Koç, açıklamanın biraz sert olduğunu itiraf ederek, "Ancak gemi azıya almış bir başbakanın yanıtlanması gerekiyor. Hiç darılmasın, hiç kimse de başka türlü yorumlamasın. Tayyip Erdoğan İslam dünyasına bu yüzyılın kazığıdır. İslam dünyasına içine sokulmuş bir truva atı görevi görmektedir. İslam dünyasının sırtına saplanmış bir hançerdir Recep Tayyip Erdoğan. Eylemler ortada. Kim kimle iş tutuyor. Kim kimle yan yana. Hani İsrail. Şu an Siyonizmin Orta Doğu'daki tek destekçisi. Politikalarıyla tek başına siyonizme destek çıkan tek Recep Tayyip Erdoğan. Bir firavun olmuştur.
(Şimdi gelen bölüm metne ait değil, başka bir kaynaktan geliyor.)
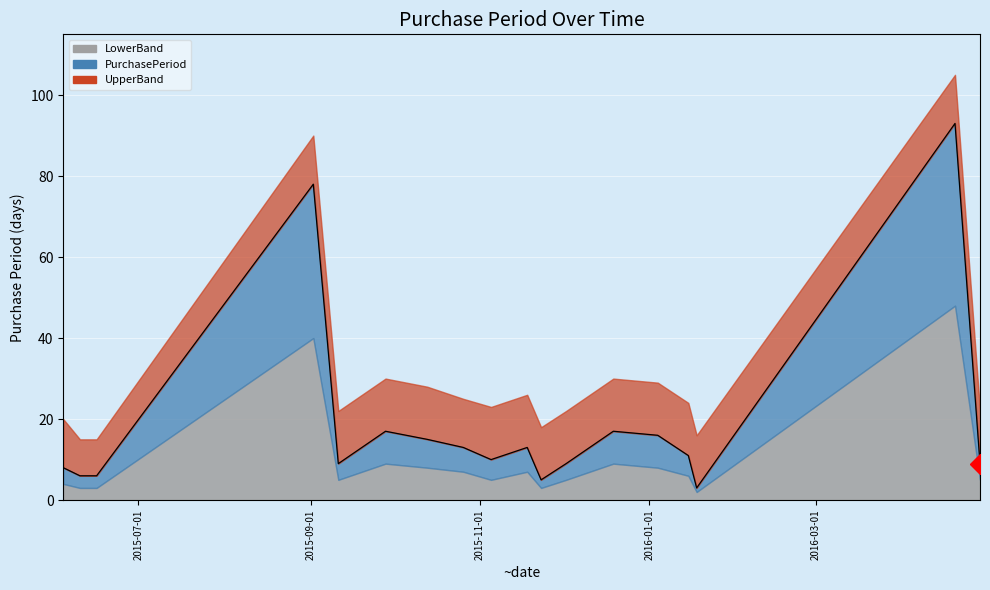

True or false: PurchasePeriod and UpperBand cross at least once.

False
Bu sürecin içine dahil ettirilmesi İslam dünyasında kan ve gözyaşının akmasının zirveye çıktığı dönem olmuştur" ifadelerini kullandı.

CHP'NİN 5 ÖNERİSİ

Zararın neresinden dönersek kardır diyen Koç, süreçle ilgili CHP'nin 5 önerisi olduğunu belirterek önerilerini sıraladı.

Öneriler şöyle: -Türkiye bundan sonra Suriye'deki iç savaşın içinde hiçbir şekilde tarafı olmayacağını dünya kamuoyuna ilan etmelidir.

-Cenevre sürecine yapıcı katkıda bulunmalıdır.

-Türkiye topraklarında konuşlandırılan yabancı silahlı kuvvetlerin bundan sonra topraklarımızda, sahiplenilmeyeceği, barındırılmayacağı, Türkiye olarak her türlü terörün karşısında olduğunu deklare etmelidir.

-Sınır güvenliğinin sağlanması için gerekli önlemler süratle alınmalıdır.

-Yapıcı ve güven verici bir dış politikanın adımını atılmalıdır.